Return exactly, with nothing added, the lines from the one that contains "Manufacturing" through the end of the listing below, pictures excluded.
--------------------------------------------------
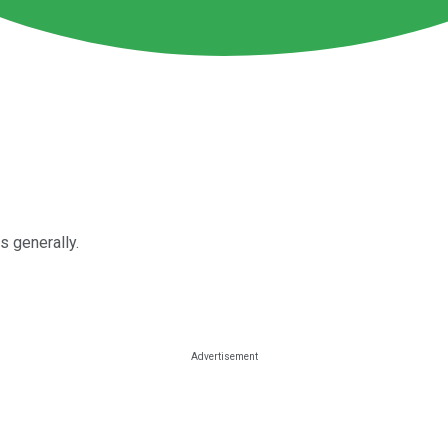
s generally.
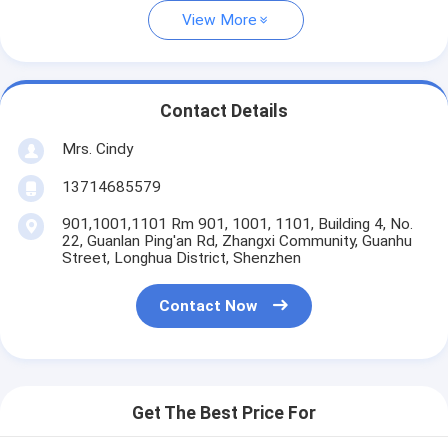
View More
Contact Details
Mrs. Cindy
13714685579
901,1001,1101 Rm 901, 1001, 1101, Building 4, No.
22, Guanlan Ping'an Rd, Zhangxi Community, Guanhu
Street, Longhua District, Shenzhen
Contact Now
Get The Best Price For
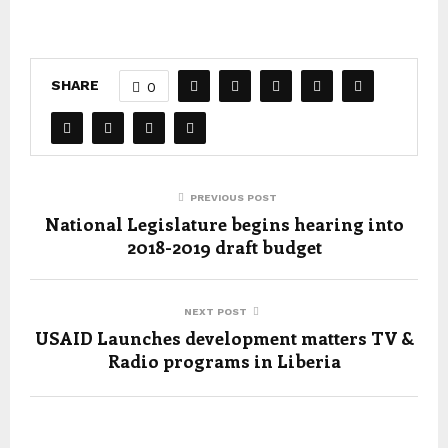
SHARE
0
PREVIOUS POST
National Legislature begins hearing into
2018-2019 draft budget
NEXT POST
USAID Launches development matters TV &
Radio programs in Liberia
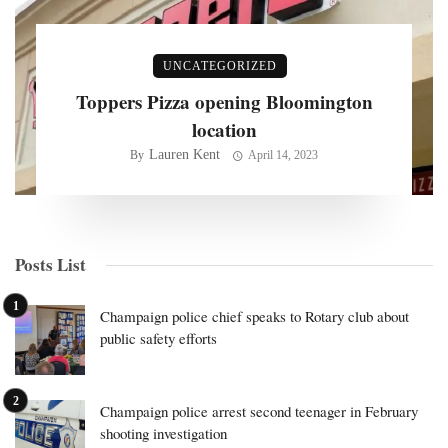
UNCATEGORIZED
Toppers Pizza opening Bloomington
location
Lauren Kent
By
April 14, 2023
Posts List
Champaign police chief speaks to Rotary club about
public safety efforts
Champaign police arrest second teenager in February
shooting investigation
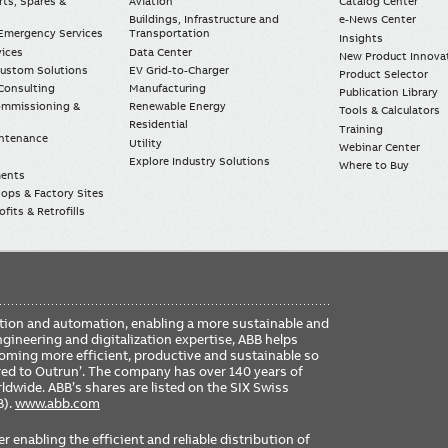
rts, Spares &
Aviation
Catalog Center
Buildings, Infrastructure and
e-News Center
mergency Services
Transportation
Insights
vices
Data Center
New Product Innova
Custom Solutions
EV Grid-to-Charger
Product Selector
Consulting
Manufacturing
Publication Library
Commissioning &
Renewable Energy
Tools & Calculators
Residential
Training
intenance
Utility
Webinar Center
Explore Industry Solutions
Where to Buy
ments
ops & Factory Sites
fits & Retrofills
FO
ication and automation, enabling a more sustainable and
ME
ngineering and digitalization expertise, ABB helps
coming more efficient, productive and sustainable so
ered to Outrun’. The company has over 140 years of
dwide. ABB’s shares are listed on the SIX Swiss
B).
www.abb.com
er enabling the efficient and reliable distribution of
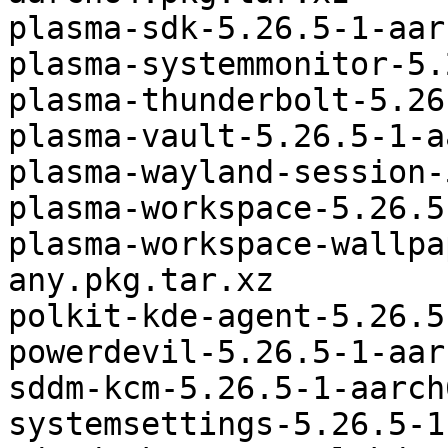
plasma-sdk-5.26.5-1-aar
plasma-systemmonitor-5.
plasma-thunderbolt-5.26
plasma-vault-5.26.5-1-a
plasma-wayland-session-
plasma-workspace-5.26.5
plasma-workspace-wallpa
any.pkg.tar.xz

polkit-kde-agent-5.26.5
powerdevil-5.26.5-1-aar
sddm-kcm-5.26.5-1-aarch
systemsettings-5.26.5-1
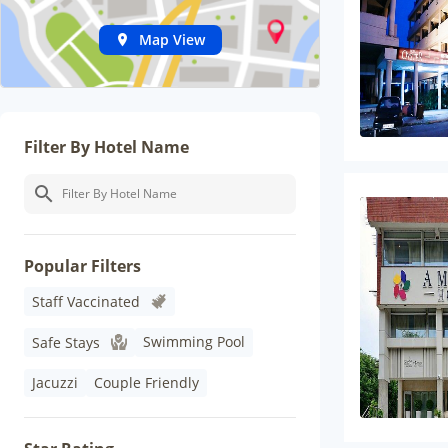
Map View
Filter By Hotel Name
Popular Filters
Staff Vaccinated
Swimming Pool
Safe Stays
Jacuzzi
Couple Friendly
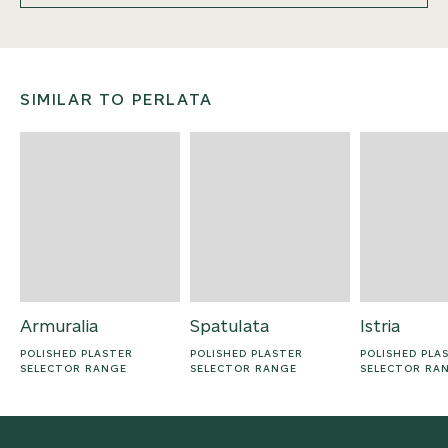
SIMILAR TO PERLATA
Armuralia
Spatulata
Istria
POLISHED PLASTER
POLISHED PLASTER
POLISHED PLA
SELECTOR RANGE
SELECTOR RANGE
SELECTOR RA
--------------------------------------------------
Task solution
Manufacturing
Publication Library
Commissioning &
Renewable Energy
Tools & Calculators
Residential
Training
intenance
Utility
Webinar Center
Explore Industry Solutions
Where to Buy
ments
ops & Factory Sites
fits & Retrofills
FO
ication and automation, enabling a more sustainable and
ME
ngineering and digitalization expertise, ABB helps
coming more efficient, productive and sustainable so
ered to Outrun’. The company has over 140 years of
dwide. ABB’s shares are listed on the SIX Swiss
B).
www.abb.com
er enabling the efficient and reliable distribution of
plasma-sdk-5.26.5-1-aar
plasma-systemmonitor-5.
plasma-thunderbolt-5.26
plasma-vault-5.26.5-1-a
plasma-wayland-session-
plasma-workspace-5.26.5
plasma-workspace-wallpa
any.pkg.tar.xz

polkit-kde-agent-5.26.5
powerdevil-5.26.5-1-aar
sddm-kcm-5.26.5-1-aarch
systemsettings-5.26.5-1
Map View
Filter By Hotel Name
Popular Filters
Staff Vaccinated
Swimming Pool
Safe Stays
Jacuzzi
Couple Friendly
SIMILAR TO PERLATA
Armuralia
Spatulata
Istria
POLISHED PLASTER
POLISHED PLASTER
POLISHED PLA
SELECTOR RANGE
SELECTOR RANGE
SELECTOR RA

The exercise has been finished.